A Kinshasa, le verdict des urnes pour les élections sénatoriales est connu depuis ce samedi 20 janvier. Il en ressort que les trois partis ténors de la Transition, supposée finie, ont nettement amélioré leurs résultats par rapport aux élections législatives. En effet, le PPRD de Kabila, le MLC de Bemba et le RCD de Ruberwa raflent 42 sièges sur les 108 en jeu, soit 42% contre 38% aux législatives.
La progression la plus spectaculaire est celle du RCD. Ce parti de Ruberwa, qui n’avait obtenu que 3% aux législatives, voit sa représentativité grimper subitement à 6,50%. Il convient de rappeler par ailleurs que le président de cette formation, M. Azarias Ruberwa n’avait obtenu que 1,7% au premier tour de l’élection présidentielle, ce qui en principe représente son véritable poids. La question que l’on se pose est celle de savoir si cette représentativité va faire un autre bond spectaculaire lors de la nomination des ministres, et plus tard lors de la nomination aux hautes fonctions dans les entreprises d’Etat.
On pourrait en soi ne pas se poser cette question dans la mesure où le RCD comme le PPRD et le MLC sont tous des émanations des seigneurs de guerre. En effet, nul n’ignore que le PPRD est l’héritier de l’AFDL qui a conquis le pays en faisant entrer les rwando-burundo-ugandais dans le bercail. Tout comme le MLC de Bemba a dû laisser l’Uganda piller le pays contre un soutien militaire. Le RCD, dissidence du PPRD, pourrait donc prétendre à une légitimité au moins égale à celle des autres. Seulement, il est difficile d’occulter le fait que le RCD continue à obtenir de soutien du Rwanda qui a sans doute des visées expansionnistes sur le Kivu. Les combats des deux derniers mois dans le Nord-Kivu suffisent à prouver que certaines composantes du RCD ont un agenda caché. Dans ces conditions, il est difficile de soutenir ce parti tant qu’il n’aura pas donné des preuves d’un véritable nationalisme.
L’inflexion démocratique issue des élections sénatoriales amène à se demander si, comme le prévoyaient les accords, la transition de Sun City a vraiment été clôturée avec l’élection à la présidence de Joseph . On serait plutôt tenté de penser que cette transition prend une autre forme, dans la mesure où les ex-belligérants sont en fait d’accord de continuer à partager le pouvoir entre eux (d’autres diraient le gâteau). En sanctionnant lourdement le RCD, les élections législatives directes avaient permis au peuple de donner des indications claires sur la voie à suivre.
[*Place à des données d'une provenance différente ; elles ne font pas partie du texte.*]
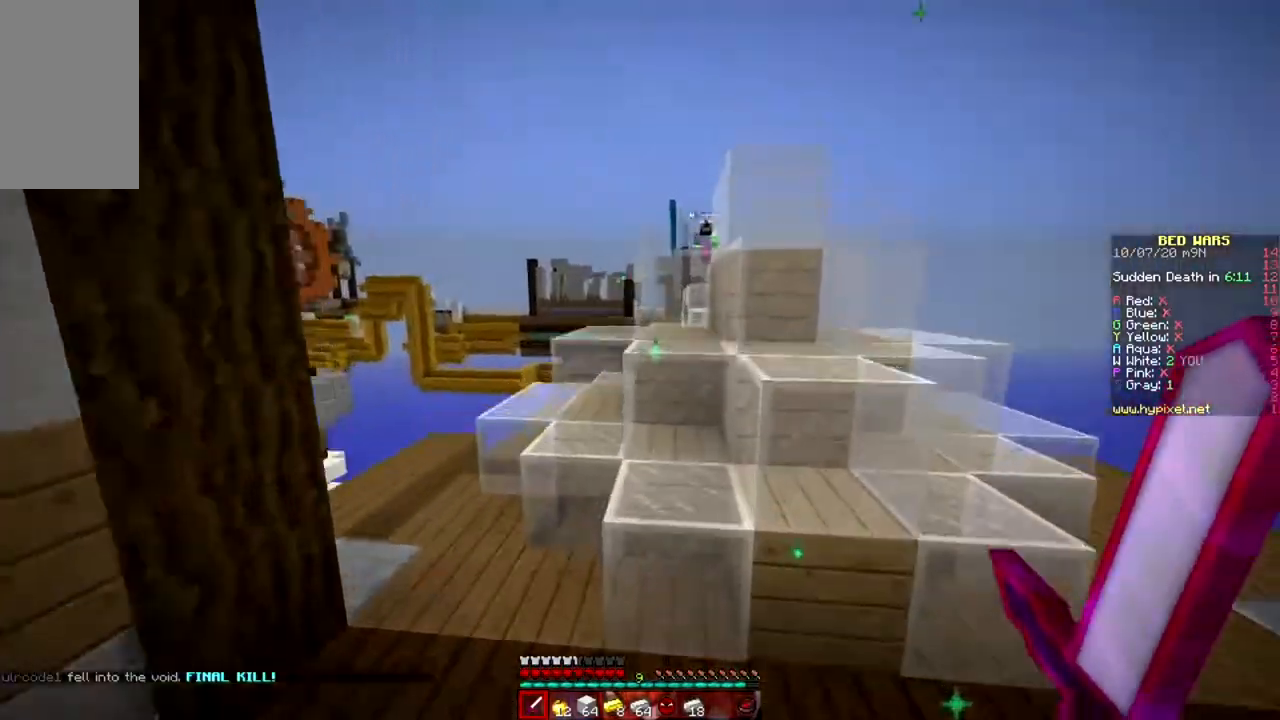
{"keys": ["space", "w"], "mouse": [], "events": []}
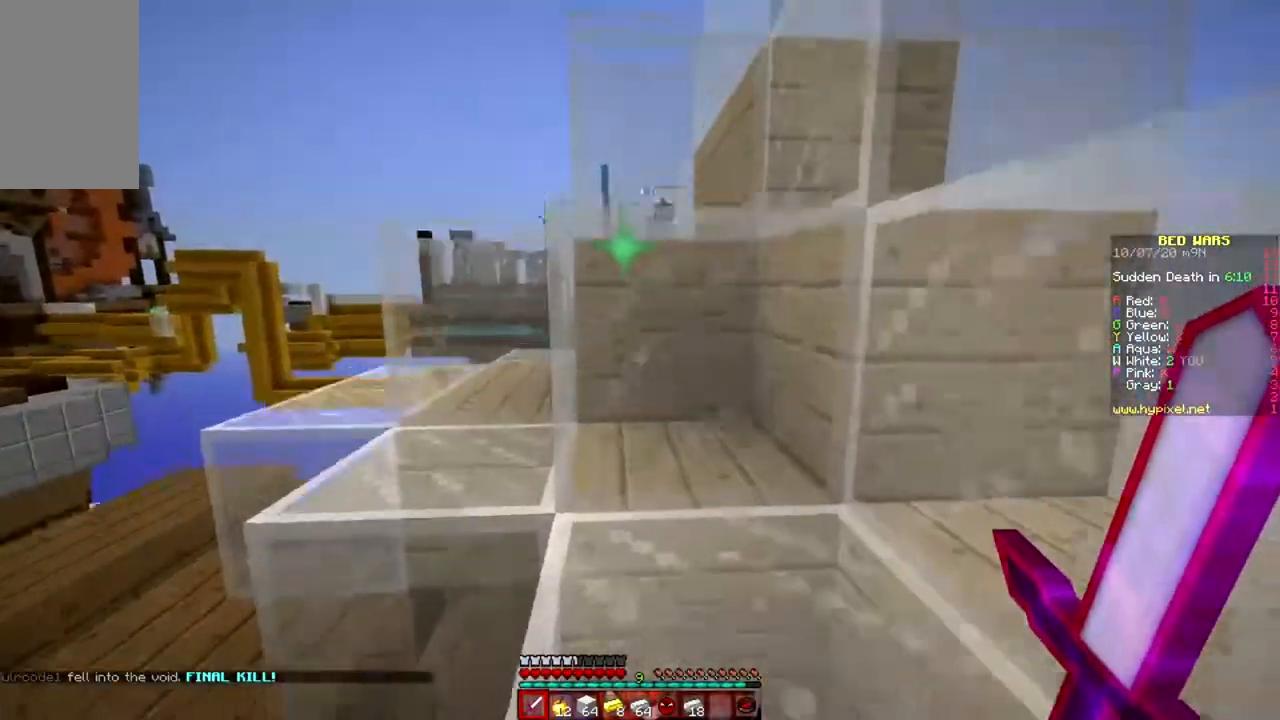
{"keys": ["space", "w"], "mouse": [], "events": []}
En ramenant le RCD dans les sphères du pouvoir, les sénatoriales, qui sont des élections indirectes, viennent de corriger la volonté populaire, même si c’est à la marge. Dans les élections indirectes, l’influence des appareils des partis a repris le dessus, complétée dans certains cas par un système de corruption et de menaces.
Est-ce la vraie démocratie que l’on avait promis au peuple, ou s’achemine-t-on vers la démocrature comme certains le craignaient ?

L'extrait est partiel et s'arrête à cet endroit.